Specifically, Petrolina (Holdings) Public Limited ("PHL") announced that on 27/11/2024, MED ENERGYWISE LTD, a wholly-owned subsidiary of PHL, has entered into an agreement (the "Acquisition Agreement") for the acquisition of 100% of the share capital of ExxonMobil Cyprus Limited ("EMCL").
The Acquisition Agreement is part of the further development of the existing operations of the Petrolina Group in the field of petroleum products trading in the Cyprus market.
EMCL is a subsidiary of Exxon Mobil Corporation and has been active in Cyprus since 1955. It deals with the supply, distribution and marketing of fuels in 68 petrol stations trading under the Esso brand and distributing Synergy fuels in the domestic market.
The Acquisition Agreement is expected to positively affect the prospects and results of the Petrolina Group due to the economies of scale and synergies that may be created on the basis of PHL's many years of experience in the petroleum sector.
The financial assessment of the above acquisition and the assessment of the Board of Directors regarding the fair value of the acquired company has been based on a study conducted by an independent expert on the basis of net asset value as presented in EMCL's audited financial statements as at 31 December 2023, historical financial data as well as EMCL's prospects.
It is noted that for the year ended 31 December 2023, EMCL posted a turnover of €272.4m. and net profit of €2.7m, while for the year ended 31 December 2022 it posted a turnover of €296.7m. and net profit of €5.4m.
The acquisition consideration has been agreed at €48.6 million (the "Acquisition Consideration"). 10% of the Redemption Consideration (€4.8m) was paid as a cash advance at the same time as the signing of the Acquisition Agreement. The remaining amount will be paid upon completion of the Acquisition Agreement, provided that the conditions for completion of the relevant agreement are met. The transaction will be financed by bank lending secured for this purpose.

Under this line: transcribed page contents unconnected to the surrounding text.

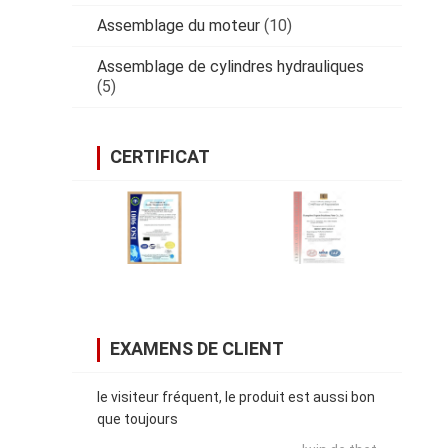
Assemblage du moteur
(10)
Assemblage de cylindres hydrauliques
(5)
CERTIFICAT
EXAMENS DE CLIENT
le visiteur fréquent, le produit est aussi bon
que toujours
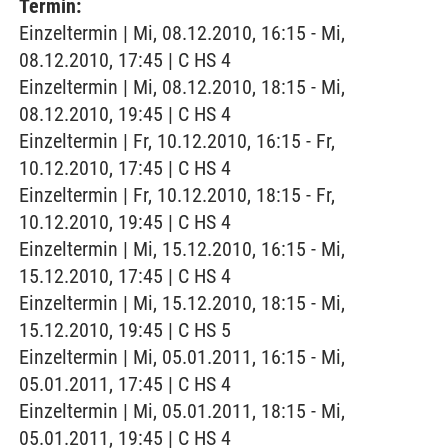
Termin:
Einzeltermin | Mi, 08.12.2010, 16:15 - Mi,
08.12.2010, 17:45 | C HS 4
Einzeltermin | Mi, 08.12.2010, 18:15 - Mi,
08.12.2010, 19:45 | C HS 4
Einzeltermin | Fr, 10.12.2010, 16:15 - Fr,
10.12.2010, 17:45 | C HS 4
Einzeltermin | Fr, 10.12.2010, 18:15 - Fr,
10.12.2010, 19:45 | C HS 4
Einzeltermin | Mi, 15.12.2010, 16:15 - Mi,
15.12.2010, 17:45 | C HS 4
Einzeltermin | Mi, 15.12.2010, 18:15 - Mi,
15.12.2010, 19:45 | C HS 5
Einzeltermin | Mi, 05.01.2011, 16:15 - Mi,
05.01.2011, 17:45 | C HS 4
Einzeltermin | Mi, 05.01.2011, 18:15 - Mi,
05.01.2011, 19:45 | C HS 4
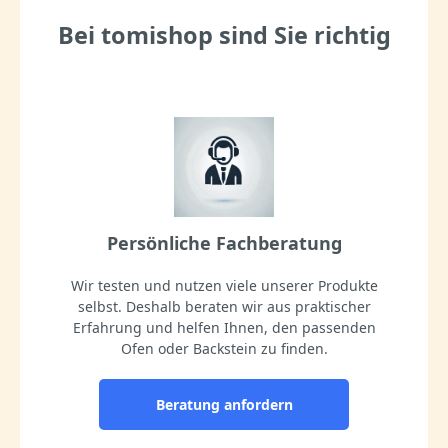
Pizzaschneider aus Edelstahl Material:Rostfreier
Edelstahl (ein Stück, fugenlos) Länge:34 cm Höhe:11 cm
Bei tomishop sind Sie richtig
Verwendung:Runde Pizza, Pizza al metro,
Flammkuchen, Focaccia
Reinigung:Spülmaschinengeeignet Fazit Dieses
Wiegemesser ist mehr als nur ein Pizzaschneider: Es
ist ein professionelles Werkzeug für alle, die ihre Pizza
mit Präzision und Stil genießen möchten. Robust,
hygienisch und kinderleicht zu bedienen – das
perfekte Zubehör für deine Pizzaküche zu Hause. Jetzt
bestellen und Pizza schneiden wie ein Profi!
Persönliche Fachberatung
Wir testen und nutzen viele unserer Produkte
selbst. Deshalb beraten wir aus praktischer
Erfahrung und helfen Ihnen, den passenden
Ofen oder Backstein zu finden.
Beratung anfordern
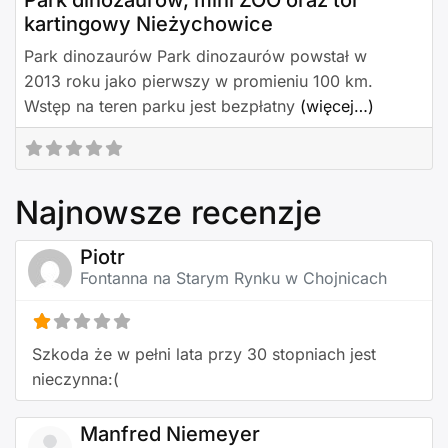
Park dinozaurów, mini ZOO oraz tor
kartingowy Nieżychowice
Park dinozaurów Park dinozaurów powstał w
2013 roku jako pierwszy w promieniu 100 km.
Wstęp na teren parku jest bezpłatny
(więcej…)
Najnowsze recenzje
Piotr
Fontanna na Starym Rynku w Chojnicach
Szkoda że w pełni lata przy 30 stopniach jest
nieczynna:(
Manfred Niemeyer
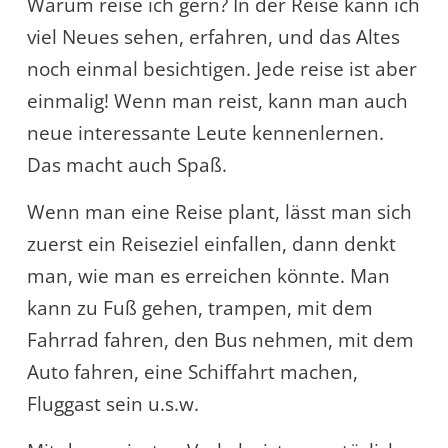
Warum reise ich gern? In der Reise kann ich
viel Neues sehen, erfahren, und das Altes
noch einmal besichtigen. Jede reise ist aber
einmalig! Wenn man reist, kann man auch
neue interessante Leute kennenlernen.
Das macht auch Spaß.
Wenn man eine Reise plant, lässt man sich
zuerst ein Reiseziel einfallen, dann denkt
man, wie man es erreichen könnte. Man
kann zu Fuß gehen, trampen, mit dem
Fahrrad fahren, den Bus nehmen, mit dem
Auto fahren, eine Schiffahrt machen,
Fluggast sein u.s.w.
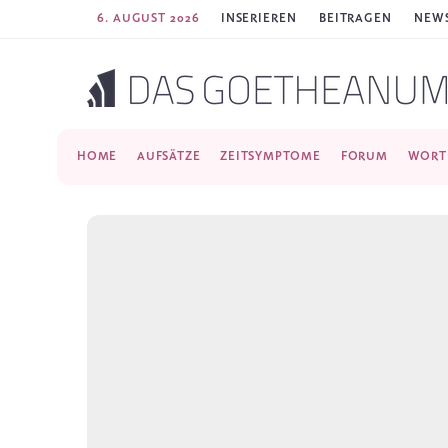
6. AUGUST 2026
INSERIEREN
BEITRAGEN
NEWS
HOME
AUFSÄTZE
ZEITSYMPTOME
FORUM
WORT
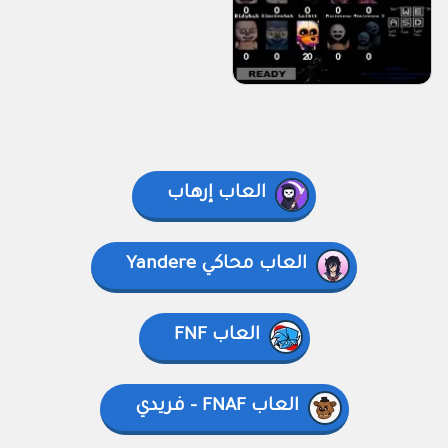
العاب إرهاب
العاب محاكي Yandere
العاب FNF
العاب FNAF - فريدي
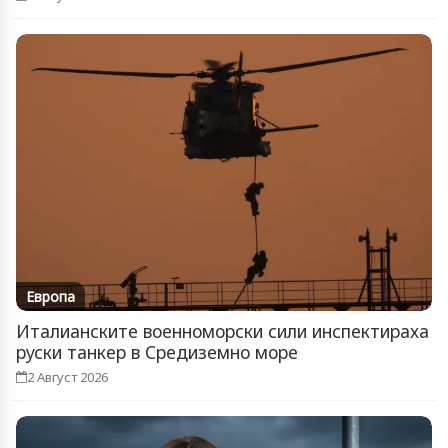
Европа
Италианските военноморски сили инспектираха
руски танкер в Средиземно море
2 Август 2026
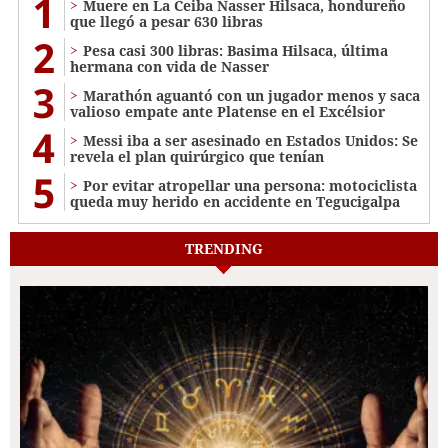
1
Muere en La Ceiba Nasser Hilsaca, hondureño
que llegó a pesar 630 libras
2
Pesa casi 300 libras: Basima Hilsaca, última
hermana con vida de Nasser
3
Marathón aguantó con un jugador menos y saca
valioso empate ante Platense en el Excélsior
4
Messi iba a ser asesinado en Estados Unidos: Se
revela el plan quirúrgico que tenían
5
Por evitar atropellar una persona: motociclista
queda muy herido en accidente en Tegucigalpa
TRENDING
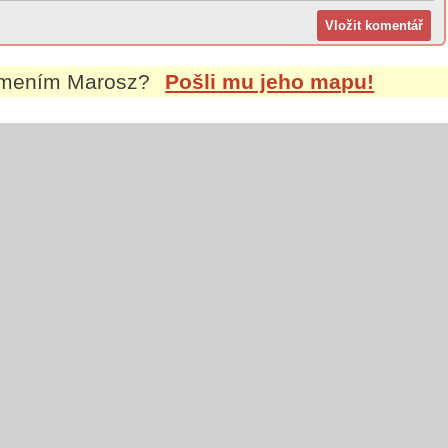
íjmením
Marosz
?
Pošli mu jeho mapu!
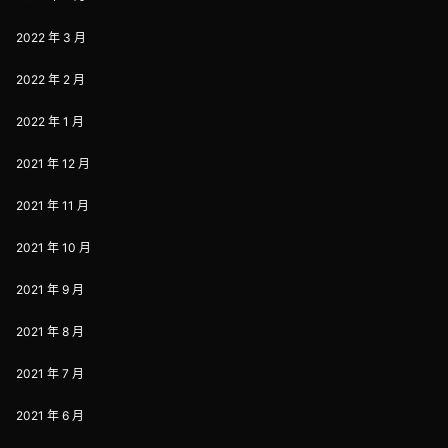
2022 年 3 月
2022 年 2 月
2022 年 1 月
2021 年 12 月
2021 年 11 月
2021 年 10 月
2021 年 9 月
2021 年 8 月
2021 年 7 月
2021 年 6 月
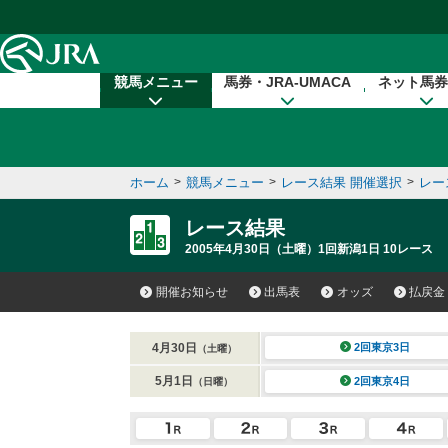
本文へ移動する
競馬メニュー
馬券・JRA-UMACA
ネット馬券
ホーム
>
競馬メニュー
>
レース結果 開催選択
>
レー
レース結果
2005年4月30日（土曜）1回新潟1日 10レース
開催お知らせ
出馬表
オッズ
払戻金
4月30日
2回東京3日
（土曜）
5月1日
2回東京4日
（日曜）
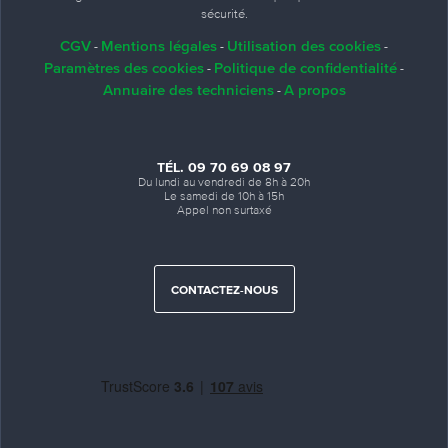
sécurité.
CGV
Mentions légales
Utilisation des cookies
-
-
-
Paramètres des cookies
Politique de confidentialité
-
-
Annuaire des techniciens
A propos
-
TÉL. 09 70 69 08 97
Du lundi au vendredi de 8h à 20h
Le samedi de 10h à 15h
Appel non surtaxé
CONTACTEZ-NOUS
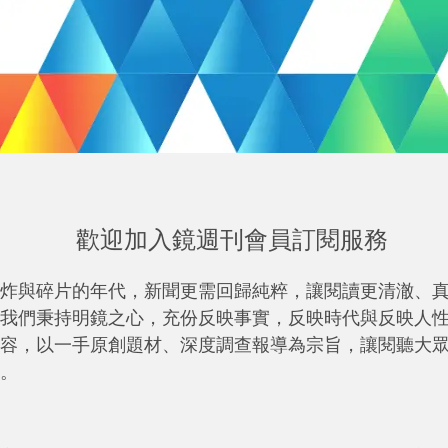
歡迎加入鏡週刊會員訂閱服務
炸與碎片的年代，新聞更需回歸純粹，讓閱讀更清澈、
我們秉持明鏡之心，充份反映事實，反映時代與反映人
容，以一手原創題材、深度調查報導為宗旨，讓閱聽大
。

The transaction was made on a purely commercial basis and the investment will be accounted for using the acquisition method. The transaction does not relate to any "designated person" within the meaning given to the aforementioned term in section 137(3) of the Cyprus Securities and Stock Exchange Law of 1993 (14(I)/1993) (as in force).
The completion of the Acquisition Agreement is subject to the approval of the Commission for the Protection of Competition, to which a relevant request will be submitted.
Harris Kyriakides acted as PHL's legal advisor in the Acquisition Agreement.